Entonces lo comprendió. Aquellos eran los elegidos, ese era el arrebato de los justos que había sido profetizado para el apocalipsis y que completaba el destino de la ciudad. Recordó las palabras de aquel sacerdote estrafalario que ya no era más que huesos y que él siempre había tomado por loco… Puede que lo fuera, pero en eso estaba en lo cierto. Lo estaba contemplando con sus propios ojos: los pocos supervivientes que habían completado la transformación, dejando atrás su humanidad, estaban preparados para la nueva vida eterna. Y a falta de cielo, su hermana los conducía al reino de las profundidades.

Ella iba la primera, nadando con una habilidad que parecía innata, mientras que él andaba pesadamente por el lecho marino con el bentos apartándose a su paso, quedándose poco a poco rezagado. Los últimos ya se perdían a lo lejos en aquella extraña masa bioluminiscente, donde se difuminaban en un halo de claridad como si fueran ángeles. Ángeles caídos, si acaso, que retornaban al edén. Al lugar de origen de la humanidad. Los hijos pródigos regresan.

Comenzaba a distinguir lo que había al otro lado de la neblina resplandeciente, y en verdad parecía una ciudad. Pero si de verdad lo era, tenía proporciones ciclópeas, e incluso el fondo oceánico se le hacía pequeño. Las espiras dibujaban ángulos imposibles que resultaban mareantes, ¿o es que padecía el mal de las profundidades? Y esas sombras que se movían en el gran templo, si de verdad eran seres vivos, su tamaño tenía que ser… no, eso no podía estar bien. Algo le ocurría. En realidad las bombonas de oxígeno que llevaba debían de estar ya en las últimas, no aguantarían mucho más.
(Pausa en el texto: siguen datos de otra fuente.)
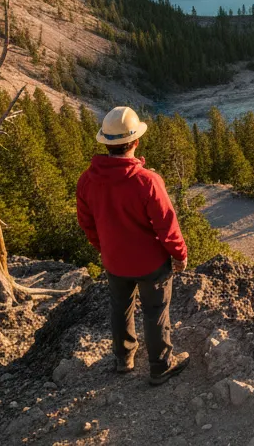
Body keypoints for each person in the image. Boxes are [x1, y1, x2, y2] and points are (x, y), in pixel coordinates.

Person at [77, 106, 190, 385]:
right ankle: (160, 367)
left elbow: (87, 223)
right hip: (151, 263)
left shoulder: (87, 181)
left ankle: (123, 359)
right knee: (155, 312)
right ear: (135, 141)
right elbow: (166, 224)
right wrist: (179, 255)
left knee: (120, 307)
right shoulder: (146, 181)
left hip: (115, 261)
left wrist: (104, 248)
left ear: (105, 142)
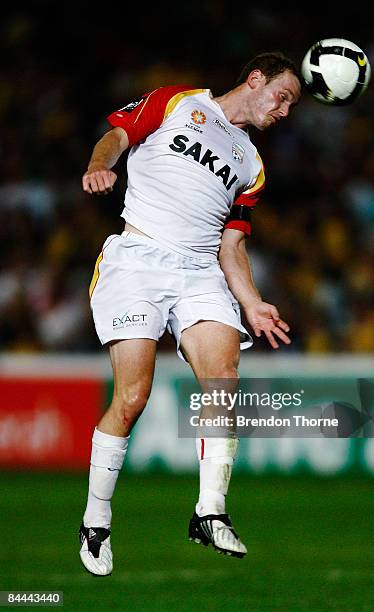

La escasa pureza del aire que respiraba le agotaba más de lo debido y cada paso se le hacía un mundo. Estaba inmerso en la nube y parecía el limbo, una masa de plancton fosforescente donde nada era real. Se detuvo, desorientado, sin saber bien por dónde marchar. Entonces una figura nadó delante de su traje. Era ella, flotando feliz; parecía que volaba como un hada sobre el prado de algas.

—Gracias, hermanito. Tenías razón, al final todo ha salido bien. Me da mucha pena que no puedas venir, pero el bichito dice que allí no hay sitio para ti. ¿Lo comprendes?

Él asintió, ya medio hundido hasta las rodillas en la fina arena del lecho marino. La muchachita le dio un beso en el casco, justo encima de su nariz.

—Adiós, hermanito, siempre me acordaré de ti.

Se marchó y le dejó solo, pero se sintió extrañamente feliz. Su papel había concluido. Todo estaba bien.